Since then, the country’s troubles have continued, yet Iraq have continued punching above their weight, putting to shame countries flushed with better funding and facilities, not to mention socio-political stability. Witness disappointing performances in recent years of two supposed football superpowers in England and Brazil, and the hysterical reaction of the public in those countries. By comparison, Iraq rarely, if ever, disappoint their supporters.
Laith Al Soufi, an Abu Dhabi-based Iraqi, has rarely missed a match that his nation has played in the last three decades. The Olympics in particular, have been a good friend to Iraq.
“As far back as Moscow 1980, Iraq has had a long tradition at Olympics football, with Rio being it's fifth participation,” Al Soufi said. “Of course, we all remember the class of 2004 that reached the semis at the Athens games. That group of players went on to lift the Asian Cup, against all odds, in 2007.”
While the 2007 triumph remains the apex of Iraq’s football achievements, surpassing even reaching the 1986 World Cup, Al Soufi and Iraq’s loyal followers are hoping the current crop of players can set in motion another cycle of success that will end at the World Cup in Russia two years from now.

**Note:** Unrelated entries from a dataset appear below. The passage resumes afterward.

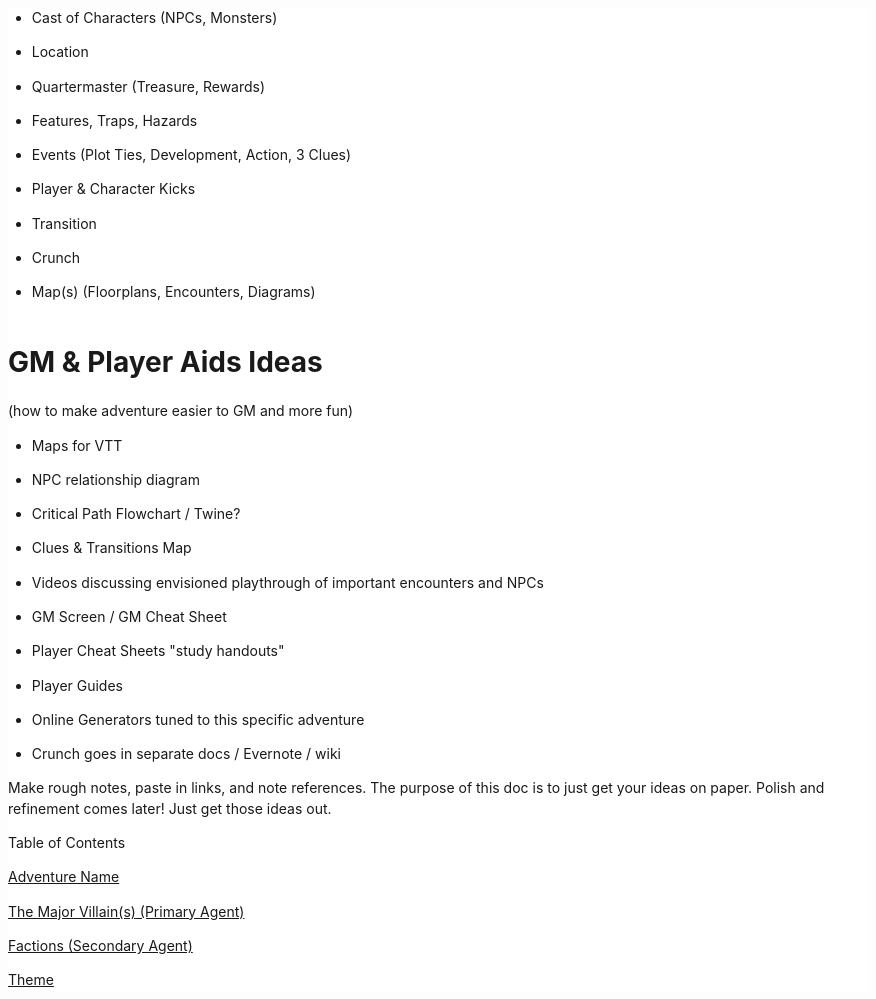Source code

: -   Cast of Characters (NPCs, Monsters)
    
-   Location
    
-   Quartermaster (Treasure, Rewards)
    
-   Features, Traps, Hazards
    
-   Events (Plot Ties, Development, Action, 3 Clues)
    
-   Player & Character Kicks
    
-   Transition
    
-   Crunch
    
-   Map(s) (Floorplans, Encounters, Diagrams)
    

  

# GM & Player Aids Ideas  
(how to make adventure easier to GM and more fun)

-   Maps for VTT
    
-   NPC relationship diagram
    
-   Critical Path Flowchart / Twine?
    
-   Clues & Transitions Map
    
-   Videos discussing envisioned playthrough of important encounters and NPCs
    
-   GM Screen / GM Cheat Sheet
    
-   Player Cheat Sheets "study handouts"
    
-   Player Guides
    
-   Online Generators tuned to this specific adventure
    
-   Crunch goes in separate docs / Evernote / wiki
    

Make rough notes, paste in links, and note references. The purpose of this doc is to just get your ideas on paper. Polish and refinement comes later! Just get those ideas out.

  

Table of Contents

[Adventure Name](https://docs.google.com/document/d/1BPh5S7nG80SodDx72HtvlNioerXw9g9Wo-1QXVyiHKk/edit#heading=h.wpcxvzoqwkos)

[The Major Villain(s) (Primary Agent)](https://docs.google.com/document/d/1BPh5S7nG80SodDx72HtvlNioerXw9g9Wo-1QXVyiHKk/edit#heading=h.edagb6nx2jih)

[Factions (Secondary Agent)](https://docs.google.com/document/d/1BPh5S7nG80SodDx72HtvlNioerXw9g9Wo-1QXVyiHKk/edit#heading=h.cy4qom2gg0dz)

[Theme](https://docs.google.com/document/d/1BPh5S7nG80SodDx72HtvlNioerXw9g9Wo-1QXVyiHKk/edit#heading=h.6k8utr8266u1)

“Like 2004, expectations are resting high on this crop of talented young players, who also reached the U20 World Cup semis in 2013,” he said. “An entire nation will be looking to for a good showing in Rio, and to go on to achieve the ultimate goal - qualification for the World Cup, something the generation of 2004 was not able to realize.”
A tactical approach in Rio
In Rio Iraq will have their work cut out to qualify from an difficult group. Alongside hosts and tournament favourites Brazil they must overcome a highly rated Denmark and South Africa. Like previous generations, coach Abdul-Ghani Shahad and his players will relish being underdogs.
“Throughout the qualifying campaign Shahad has played a 4-4-2 or 4-5-1 formation,” Mubarak said. “However during the training camp in Europe, with Brazil and Denmark in mind, the Iraqi coach has decided to play three men at the back and has named seven defenders in the 18-man squad, making his intentions clear, defending will be a priority at the Olympics.”
Mubarak believes a potential standout for Iraq will be playmaker Ali Husni, who recently signed for Turkish club Çaykur Rizespor, where Olympic colleague Ali Faiz also plays. The former Al-Minaa winger shone during the qualifying tournament in Qatar, and Shahad will count on him and main striker Mohanad Abdul-Rahim to lead the attack.
Iraq’s preparations have been extensive. There was a training camp in Munich, before the squad travelled to Brazil. There, they lost a friendly to Algeria before, on Monday, beating South Korea 1-0in Sao Paulo. The winning goal came at the end of the first half from captain Saad Abdul Amir.
“This is a pretty experienced group of players and Shahad has named three overage players that will slot well into his U-23 team,” Mubarak added. They are defensive rock Ahmed Ibrahim, midfielder and new captain Saad Abdul-Amir; and versatile Al-Quwa Al-Jawiya striker Hamadi Ahmed, joint top scorer in the Iraqi league with 12 goals alongside Abdul-Rahim.
Swindon Town’s Yaser Kasim will however be missed after not returning to the squad following talks with his club.
Should Iraq qualify from the group, expectations will spike that Shahad’s men can emulate ex-Iraqi coach Adnan Hamad’s team which finished fourth at the 2004 Athens Olympics. Mubarak is cautiously optimistic.
“This team does not have the flair of Nashat Akram, nor the goal scoring pedigree of Emad Mohammed and Younis Mahmoud,” he said, referencing the heroes of 12 years ago. “But what they have is belief and the Iraqi coach has commented from the first day he took over, that if his players do not show the belief they can win at this level then he would not work with them. The belief is there, his players just have to go out and produce the performances and results in Brazil.”